La rima final nos encantaba, y solíamos colar la equívoca homofonía en toda ocasión durante nuestras circunspectas clases de conversación en francés. Primero chapurreábamos cualquier comentario desdeñoso e irritante en lenguaje normal. El chapurreo se iba deslizando a trompicones:
—Je ne suis pas, hum… d’accord avec ce qui… ce que? —(aquí le dirigíamos una mirada ceñuda al profesor)—, Barbarowski a, hum… juste dit…
Y entonces, uno de nuestros cómplices en la intriga irrumpía en la conversación, antes de que el profesor pudiera recuperarse del disgusto provocado por nuestro torpe chapurreo:
—Carrément, M’sieur, je crois pas que Phillips soit assez syphilisé pour bien comprendre ce que Barbarowski vient de proposer…
Y siempre colaba.
Como puede adivinarse, estudiábamos más que nada francés. Nos gustaba el idioma porque sus sonidos eran rotundos y precisos, y nos gustaba la literatura francesa, sobre todo por su combatividad. Los escritores franceses estaban luchando siempre uno contra otro, defendiendo y purificando el lenguaje, desdeñando el argot, escribiendo diccionarios preceptivos, haciéndose arrestar, siendo perseguidos por obscenidad, mostrándose agresivamente parnasianos, luchando por un asiento en la Academia, intrigando para ganar premios literarios, exiliándose. La idea de la dureza sofisticada nos atraía enormemente. Montherlant y Camus nos parecían dos guardametas.
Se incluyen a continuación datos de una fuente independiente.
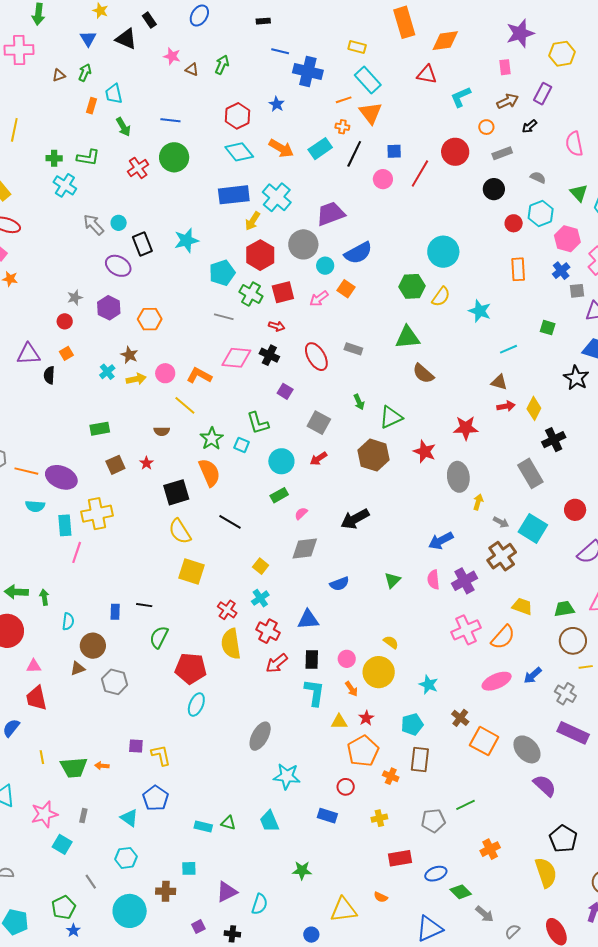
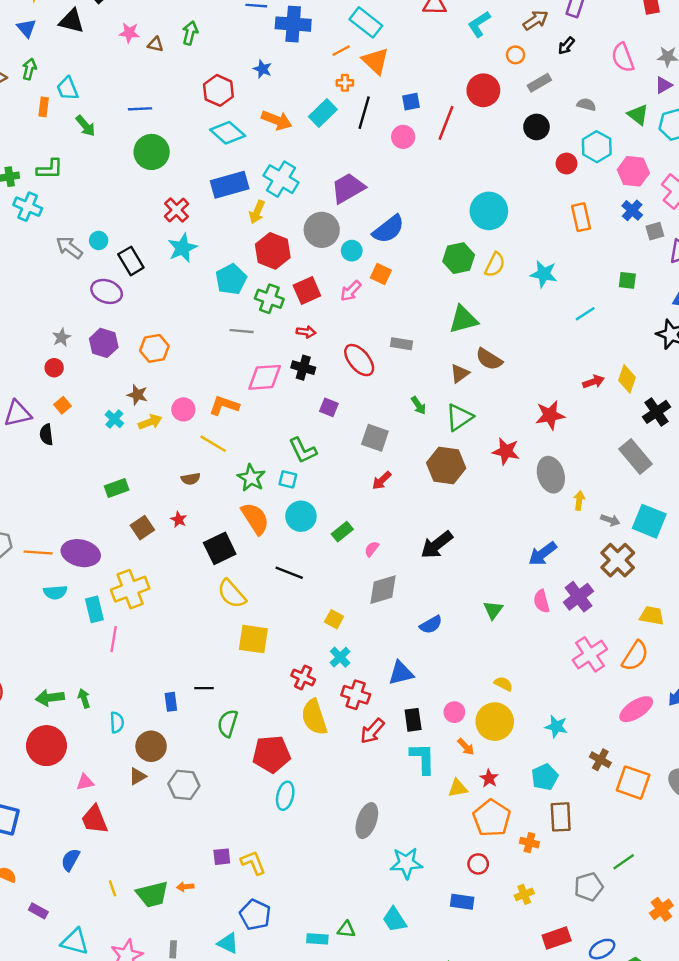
red cross: (138, 168) -> (176, 210), moved
brown triangle: (499, 382) -> (460, 373), moved, turned -42
cyan circle: (281, 461) -> (301, 516), moved

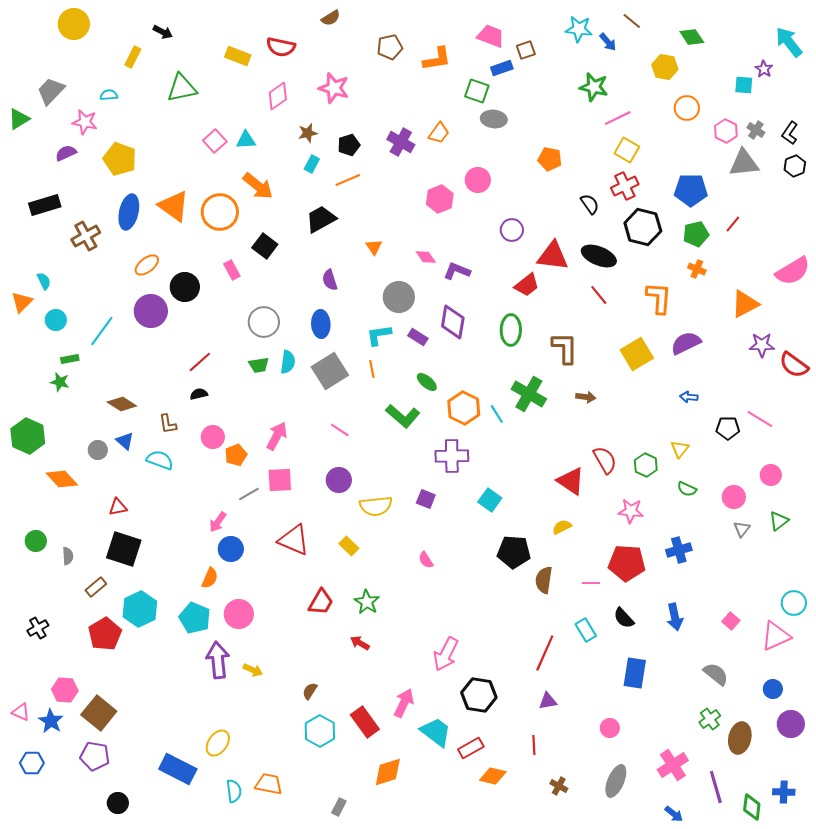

Una foto, publicada en el Paris-Match, de Henri de dirigiéndose a un baile de gala, que yo había pegado con celo en el interior de mi pupitre, era tan venerada en la clase como el retrato con autógrafo de June Ritchie, en A Kind of Loving, que tenía Geoff Glass.
No había ninguna dureza sofisticada en el programa de nuestro curso de literatura inglesa. Y desde luego, ningún guardameta. Johnson era fustigante pero no tanto como nosotros exigíamos. Después de todo, no había cruzado siquiera el Canal de la Mancha hasta poco antes de morir. Y tipos como Yeats, por otro lado, eran todo lo contrario, fustigantes, pero siempre dando el coñazo con hadas y cosas así. ¿Cómo reaccionarían los escritores ingleses si lo rojo se volviera marrón? Apenas se notaría lo ocurrido; a los franceses, en cambio, el trauma los enceguecería.